Depuis la réouverture de la saison, le 7 février 2026, le site des Machines de l'Ile à Nantes est en proie à un mouvement social. Une récente rencontre entre les salariés et la direction aurait permis d’envisager certaines avancées, mais le préavis de grève demeure actif.
Le site, qui emploie environ une centaine de personnes, a connu des fermetures prolongées de ses attractions emblématiques telles que L'Éléphant, le Carrousel des Mondes marins et la Galerie des Machines. Selon la direction de Voyage à Nantes, ces lieux ont été fermés entièrement pendant trois jours et partiellement durant 17 jours en raison du mouvement social.
Les grévistes, qui réclament de meilleures rémunérations et une réduction des temps partiels, s'absentent au gré des journées de lutte, ce qui affecte directement l'exploitation des attractions. Titouan Le Bras, salarié sur le Carrousel, déclare : "Nous ne pouvons pas faire grève quotidiennement. Le précariat fait que beaucoup d'entre nous ne peuvent pas se permettre d'être absents chaque jour."
Une réunion importante a eu lieu le 30 avril, où les employés ont décidé de consulter leurs collègues concernant les avancées de la discussion. Ils auront jusqu'au 12 mai pour faire entendre leur voix avant une éventuelle nouvelle rencontre avec la direction, et le préavis est actuellement maintenu jusqu'au 31 mai.

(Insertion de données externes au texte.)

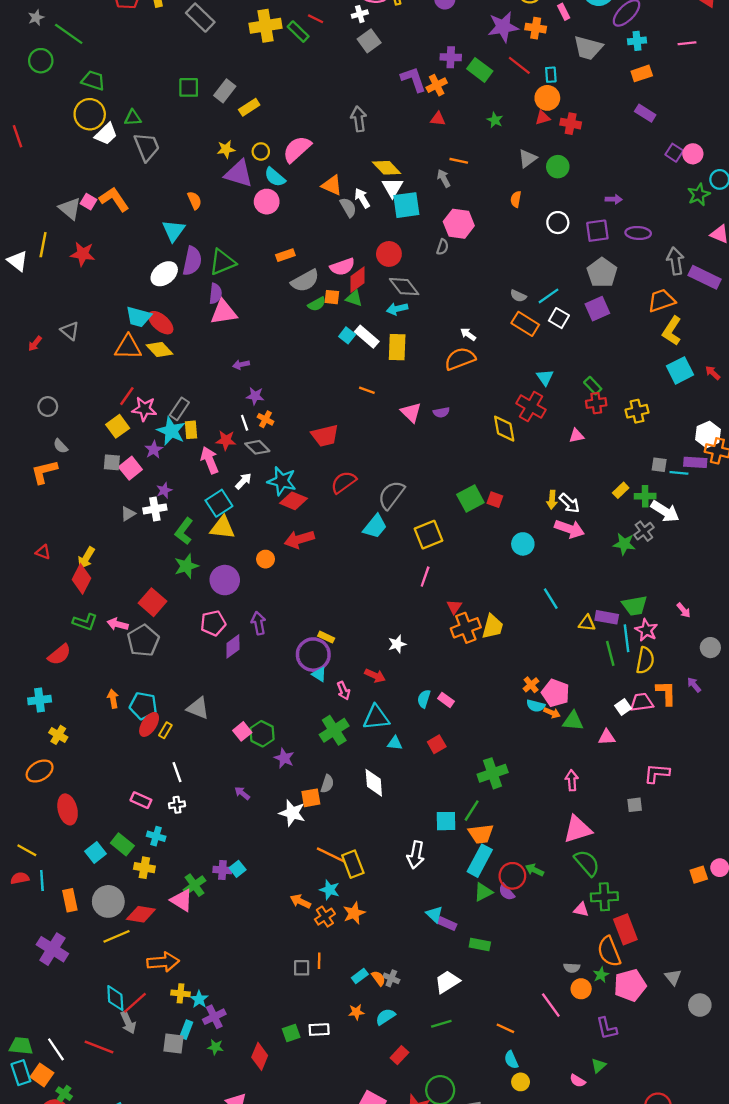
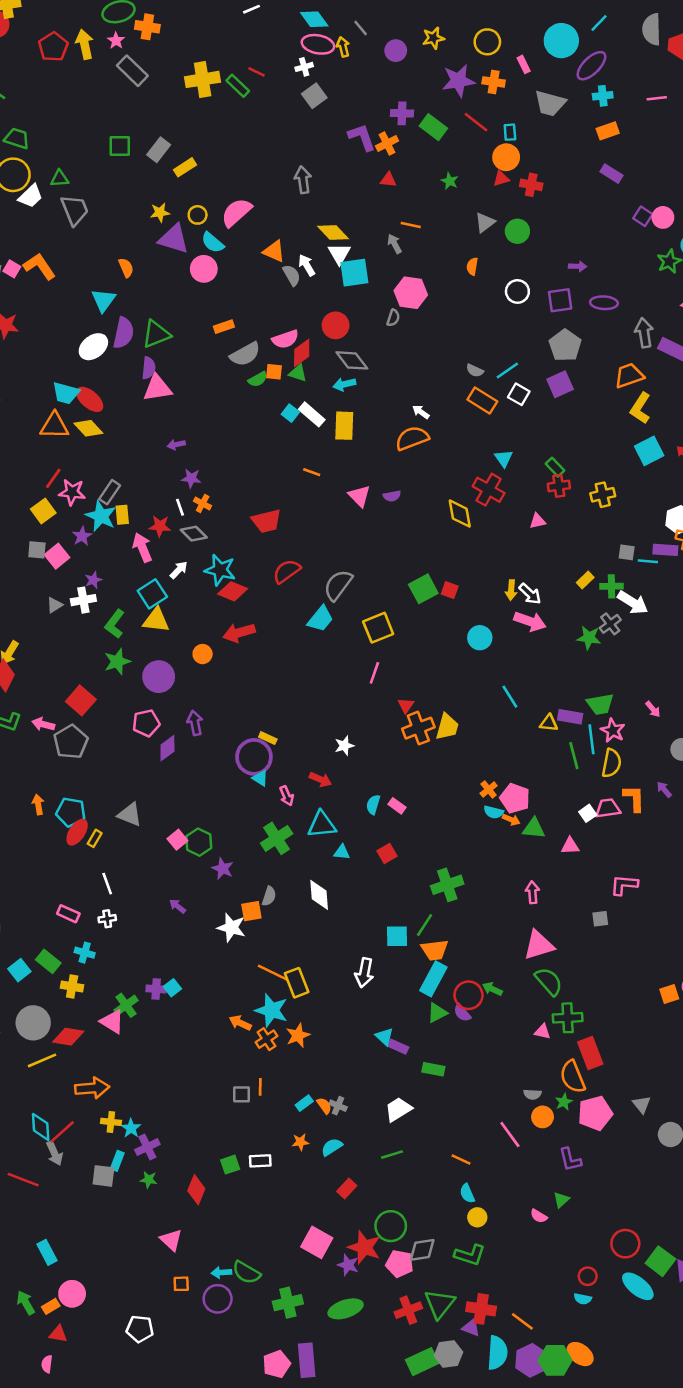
cyan star: (330, 890) -> (272, 1010), size x1.5

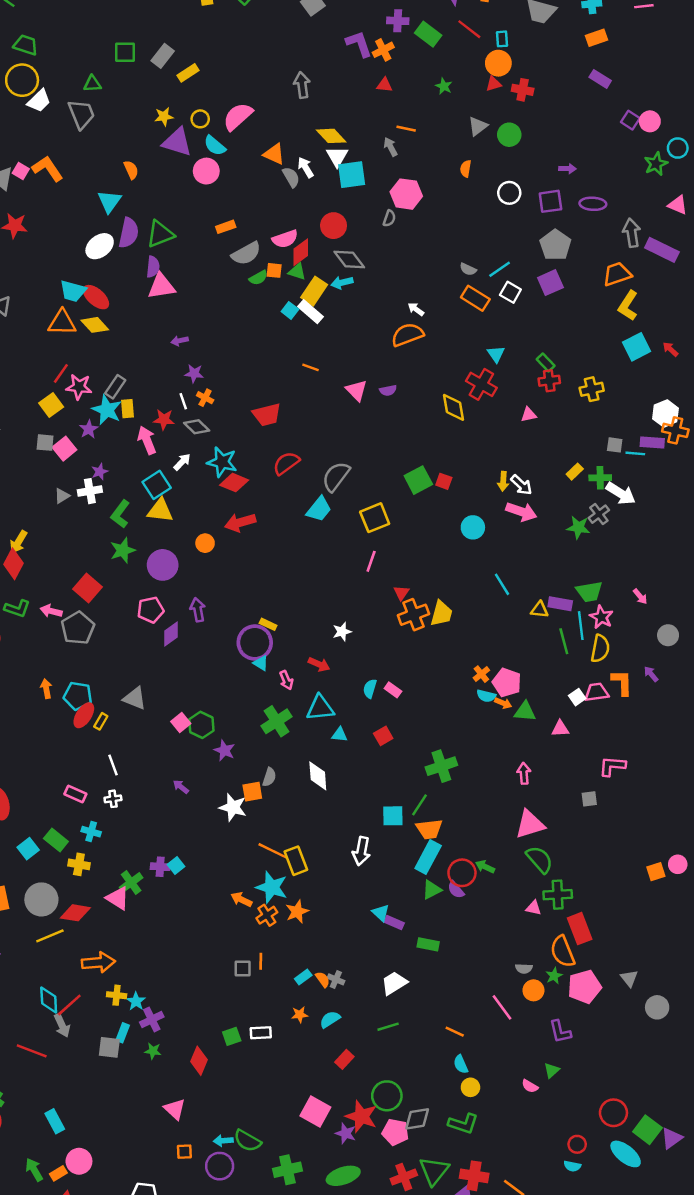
green triangle: (60, 179) -> (92, 84), moved
yellow rectangle: (344, 426) -> (314, 291), moved, turned 32

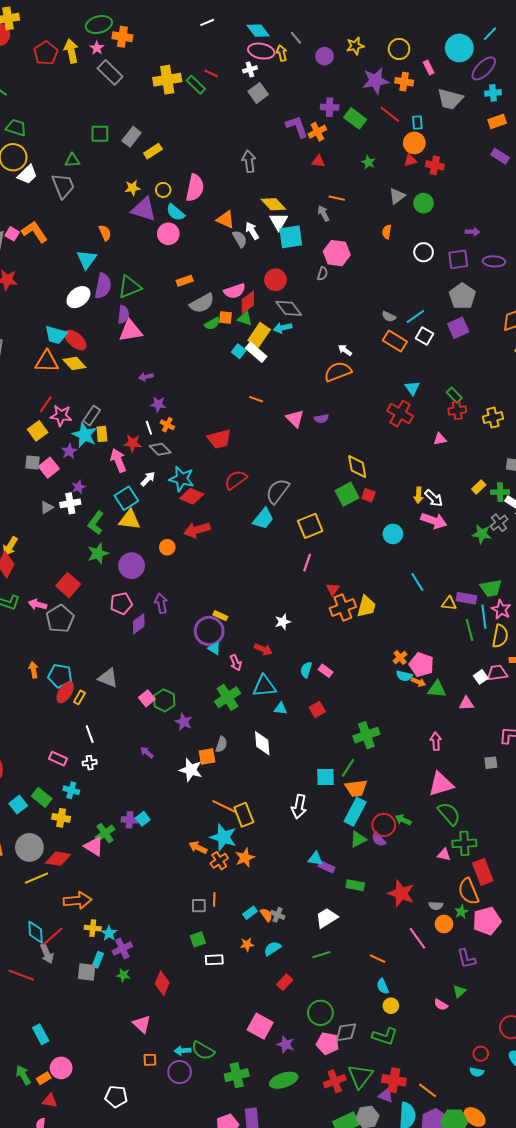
pink semicircle: (238, 117) -> (195, 188), turned 144
yellow diamond: (453, 407) -> (357, 467), moved
cyan triangle: (381, 913) -> (315, 859), turned -35
green square: (232, 1036) -> (198, 939), moved
red star: (361, 1116) -> (401, 893), moved

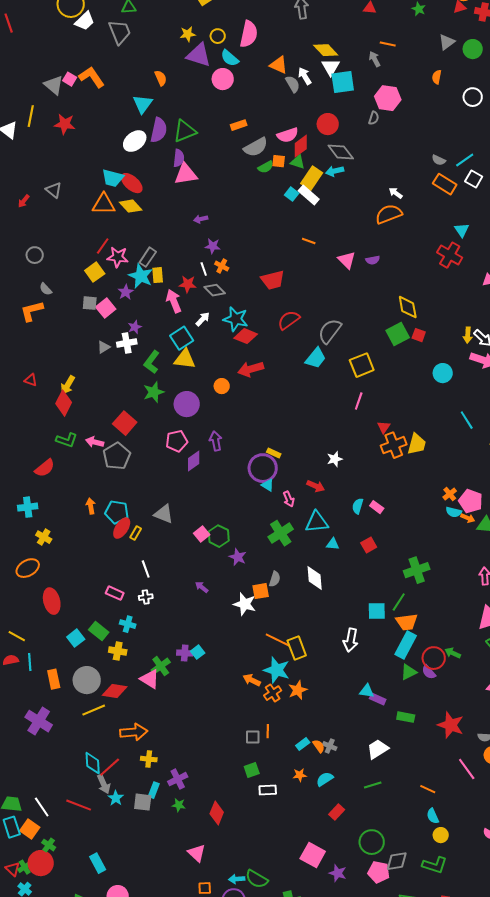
cyan star: (109, 933) -> (116, 798), moved

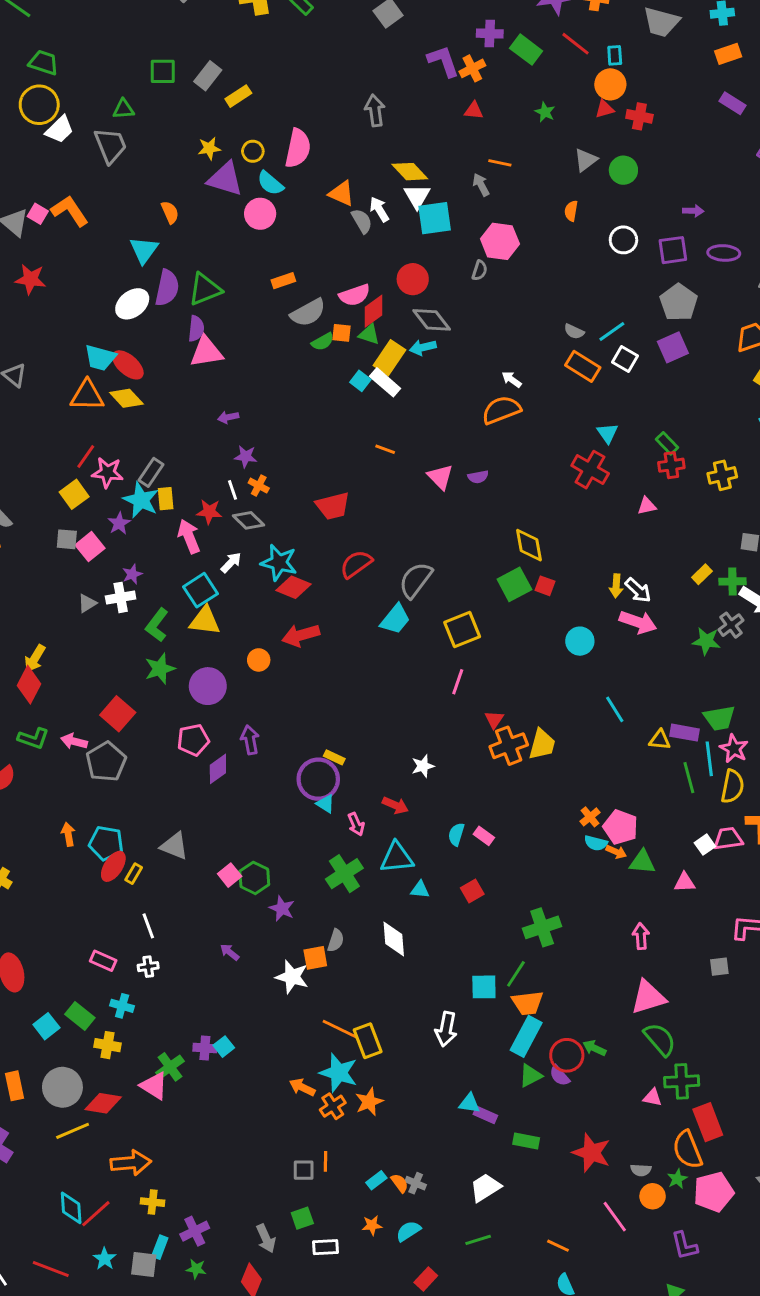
gray arrow: (104, 784) -> (266, 1238), moved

Le rôle des acteurs des Machines de l'Ile
Titouan Le Bras insiste sur l'importance des salariés dans la réussite de l'attraction, qualifiant les Machines de l'Ile de vitrine culturelle et touristique de Nantes. "Nos missions ne sont pas reconnues à leur juste valeur et nous exigeons une réévaluation de nos fiches de poste et de nos salaires," dit-il. De son côté, Sophie Lévy, directrice du Voyage à Nantes, a souligné son ouverture à revisiter certaines fiches de poste : "Nous souhaitons trouver un équilibre entre les besoins des employés et les contraintes budgétaires courantes".

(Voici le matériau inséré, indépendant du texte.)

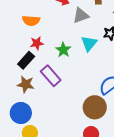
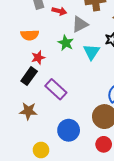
green star: (63, 50) -> (66, 43), moved
brown star: (26, 84) -> (28, 111), moved
blue circle: (21, 113) -> (69, 130), moved

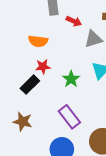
green star: (66, 43) -> (71, 79), moved
purple rectangle: (56, 89) -> (69, 117), moved

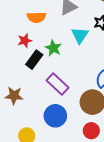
orange semicircle: (38, 41) -> (36, 17), moved
black rectangle: (30, 85) -> (34, 60), moved

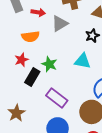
cyan triangle: (80, 35) -> (83, 61), moved, turned -48
brown star: (14, 96) -> (16, 113), turned -30

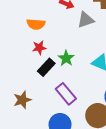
orange semicircle: (30, 37) -> (36, 24), moved

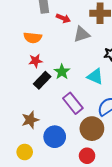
purple rectangle: (66, 94) -> (73, 103), moved
brown star: (22, 100) -> (30, 120), moved

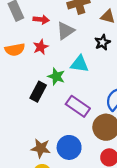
red star: (36, 61) -> (41, 47), moved
cyan triangle: (95, 76) -> (80, 64), moved
brown star: (30, 120) -> (41, 148), moved, turned -30

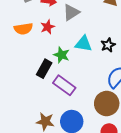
black star: (103, 42) -> (108, 45), moved
purple rectangle: (78, 106) -> (64, 85), moved

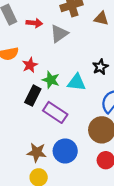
red star: (48, 27) -> (30, 65), moved
cyan triangle: (84, 44) -> (77, 82), moved

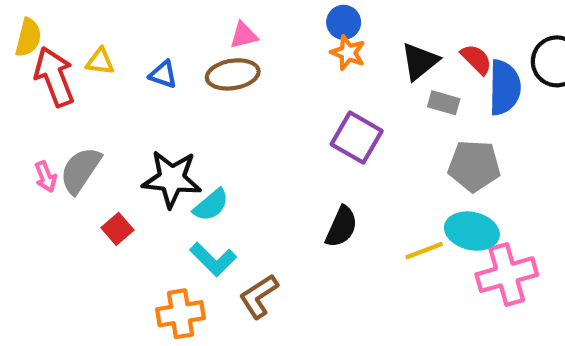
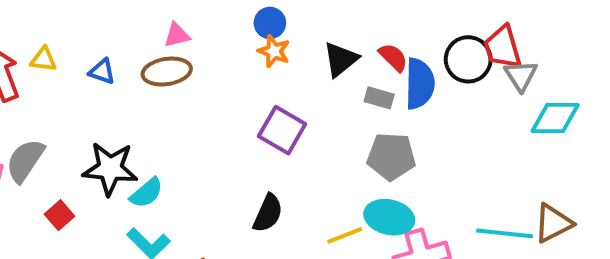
gray rectangle: (444, 103) -> (379, 98), moved

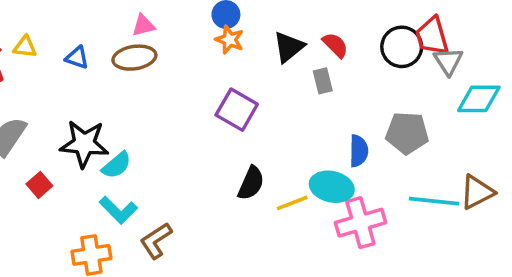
blue semicircle: (420, 84) -> (359, 151), moved, size x0.7
gray rectangle: (379, 98) -> (323, 81), turned 60
gray pentagon: (391, 156) -> (407, 133), moved
black semicircle: (268, 213) -> (251, 183), moved

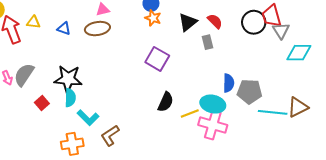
gray pentagon: (407, 133) -> (250, 91), moved
cyan semicircle: (117, 165) -> (70, 98), moved, turned -48
pink cross: (360, 223) -> (213, 125), moved, turned 32

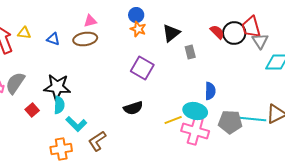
red semicircle: (215, 21) -> (217, 32), moved
gray pentagon: (250, 91) -> (230, 122), moved
black semicircle: (166, 102) -> (133, 108), moved, turned 48

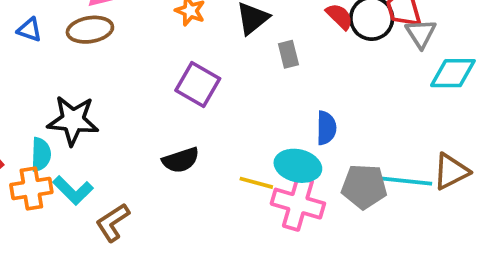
black star: (57, 87) -> (73, 120), moved
yellow line: (173, 120) -> (256, 183), turned 36
orange cross: (61, 149) -> (31, 188), moved

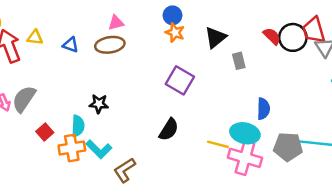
black star: (73, 120) -> (99, 104), size x0.6
black semicircle: (181, 160) -> (169, 130), turned -40

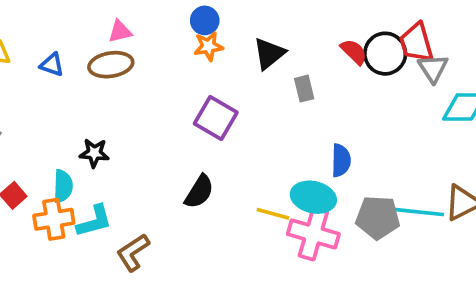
orange star: (175, 33) -> (208, 46), turned -30
cyan L-shape: (99, 149) -> (94, 221), turned -60

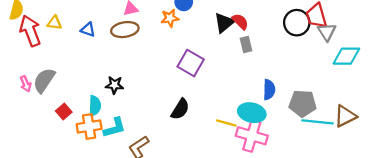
orange star: (208, 46) -> (170, 18), moved
red semicircle: (354, 52) -> (240, 21), moved
gray pentagon: (378, 217) -> (303, 103), moved

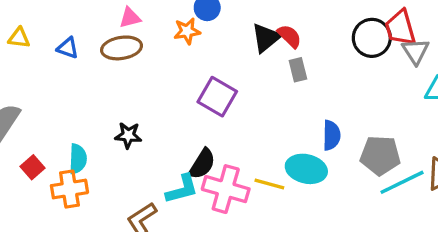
black star: (114, 85) -> (128, 135), moved
cyan line: (318, 122) -> (402, 182), turned -32
cyan L-shape: (114, 128) -> (182, 189), moved
pink cross: (252, 136) -> (226, 189), moved

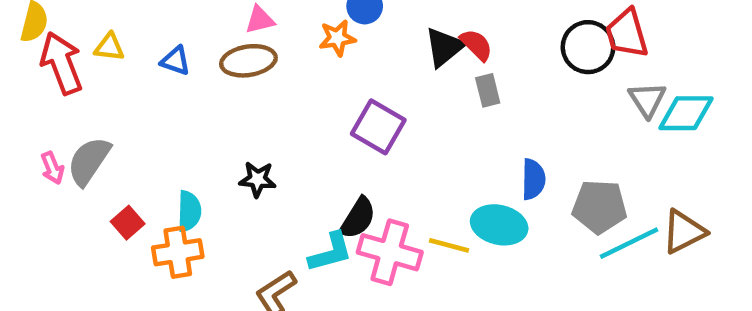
gray triangle: (415, 51) -> (647, 100), moved

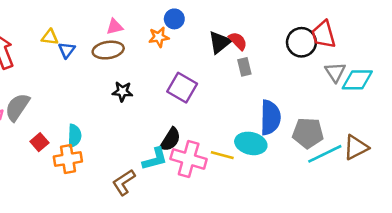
yellow triangle: (109, 47) -> (50, 37), moved
blue triangle: (175, 61) -> (67, 50), turned 48
black star: (258, 179) -> (122, 92), moved
blue semicircle: (533, 179) -> (270, 117), size x1.5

Vers une meilleure rémunération des travailleurs
Concernant la rémunération, Lévy a proposé une prime pour les employés travaillant le dimanche, une suggestion jugée positive mais insuffisante par les grévistes qui soulignent que peu de leurs collègues peuvent cumuler ces heures. Elle note : "Nous avons l'intention de mettre en place des mesures, comme une prime après 20 dimanches travaillés." Cependant, l'insatisfaction persiste parmi les salariés, beaucoup d'entre eux étant sous-payés comparé au coût de la vie à Nantes.
Une lueur d'espoir pour une résolution rapide du conflit
Sophie Lévy reste optimiste quant à une résolution rapide : "Mon objectif est de les aider à évoluer dans leur carrière. Le Voyage à Nantes offre différentes opportunités pour nos équipes". En réaction, Titouan Le Bras déclare : "Les progrès apparaissent modestes, voire insignifiants. Nous appelons à un véritable dialogue et pas à de simples promesses." Cette situation illustre bien les tensions croissantes entre l'aspiration à de meilleures conditions de travail et les réalités économiques actuelles.